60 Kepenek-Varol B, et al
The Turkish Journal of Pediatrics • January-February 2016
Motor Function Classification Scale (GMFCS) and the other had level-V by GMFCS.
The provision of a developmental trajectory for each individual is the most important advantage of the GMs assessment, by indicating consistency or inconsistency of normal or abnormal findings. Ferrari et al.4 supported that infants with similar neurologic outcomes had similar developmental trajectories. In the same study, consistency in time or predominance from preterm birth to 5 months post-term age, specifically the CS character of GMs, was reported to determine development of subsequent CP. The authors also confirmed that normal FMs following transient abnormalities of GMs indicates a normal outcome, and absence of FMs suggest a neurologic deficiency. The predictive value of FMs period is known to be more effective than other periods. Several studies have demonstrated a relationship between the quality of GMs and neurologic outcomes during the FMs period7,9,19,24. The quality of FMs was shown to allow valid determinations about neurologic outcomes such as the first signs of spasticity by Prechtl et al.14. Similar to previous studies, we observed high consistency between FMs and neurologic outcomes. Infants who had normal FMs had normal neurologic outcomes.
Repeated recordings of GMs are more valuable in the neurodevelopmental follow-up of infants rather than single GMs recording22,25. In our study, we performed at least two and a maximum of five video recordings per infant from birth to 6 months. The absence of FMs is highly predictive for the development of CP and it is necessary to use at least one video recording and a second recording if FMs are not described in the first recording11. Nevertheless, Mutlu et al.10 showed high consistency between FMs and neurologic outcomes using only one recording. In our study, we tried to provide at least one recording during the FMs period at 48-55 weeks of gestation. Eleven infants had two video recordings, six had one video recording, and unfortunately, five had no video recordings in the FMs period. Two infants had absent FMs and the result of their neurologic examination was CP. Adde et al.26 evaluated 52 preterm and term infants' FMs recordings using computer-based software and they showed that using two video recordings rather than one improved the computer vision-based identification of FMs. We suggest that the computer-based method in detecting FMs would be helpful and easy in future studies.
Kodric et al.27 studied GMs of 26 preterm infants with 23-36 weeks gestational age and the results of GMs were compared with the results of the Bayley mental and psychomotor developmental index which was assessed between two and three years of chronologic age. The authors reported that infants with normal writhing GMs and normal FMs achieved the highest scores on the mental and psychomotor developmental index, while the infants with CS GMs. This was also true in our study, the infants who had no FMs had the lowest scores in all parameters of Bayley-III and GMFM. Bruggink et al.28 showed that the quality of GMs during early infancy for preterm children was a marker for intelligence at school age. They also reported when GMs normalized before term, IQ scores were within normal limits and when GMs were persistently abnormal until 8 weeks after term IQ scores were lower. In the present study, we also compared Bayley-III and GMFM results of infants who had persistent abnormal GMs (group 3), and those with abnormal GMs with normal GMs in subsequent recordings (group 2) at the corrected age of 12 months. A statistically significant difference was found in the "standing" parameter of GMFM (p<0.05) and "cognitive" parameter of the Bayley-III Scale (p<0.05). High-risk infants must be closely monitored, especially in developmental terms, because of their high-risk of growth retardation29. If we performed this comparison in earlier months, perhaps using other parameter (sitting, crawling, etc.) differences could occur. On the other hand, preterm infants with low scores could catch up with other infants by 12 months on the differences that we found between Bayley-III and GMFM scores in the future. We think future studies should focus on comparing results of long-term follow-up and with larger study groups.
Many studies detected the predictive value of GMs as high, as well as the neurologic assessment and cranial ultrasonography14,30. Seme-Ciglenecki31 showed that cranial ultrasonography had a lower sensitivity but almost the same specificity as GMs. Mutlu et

##############################

**PROBLEM REQUIREMENTS:** Of the entries above, transcribe exactly those lines that fall between the line containing "Motor Function Classification" and the line containing "The provision of", together with those two lines.

**RESPONSE TO THIS TASK:**
Motor Function Classification Scale (GMFCS) and the other had level-V by GMFCS.
The provision of a developmental trajectory for each individual is the most important advantage of the GMs assessment, by indicating consistency or inconsistency of normal or abnormal findings. Ferrari et al.4 supported that infants with similar neurologic outcomes had similar developmental trajectories. In the same study, consistency in time or predominance from preterm birth to 5 months post-term age, specifically the CS character of GMs, was reported to determine development of subsequent CP. The authors also confirmed that normal FMs following transient abnormalities of GMs indicates a normal outcome, and absence of FMs suggest a neurologic deficiency. The predictive value of FMs period is known to be more effective than other periods. Several studies have demonstrated a relationship between the quality of GMs and neurologic outcomes during the FMs period7,9,19,24. The quality of FMs was shown to allow valid determinations about neurologic outcomes such as the first signs of spasticity by Prechtl et al.14. Similar to previous studies, we observed high consistency between FMs and neurologic outcomes. Infants who had normal FMs had normal neurologic outcomes.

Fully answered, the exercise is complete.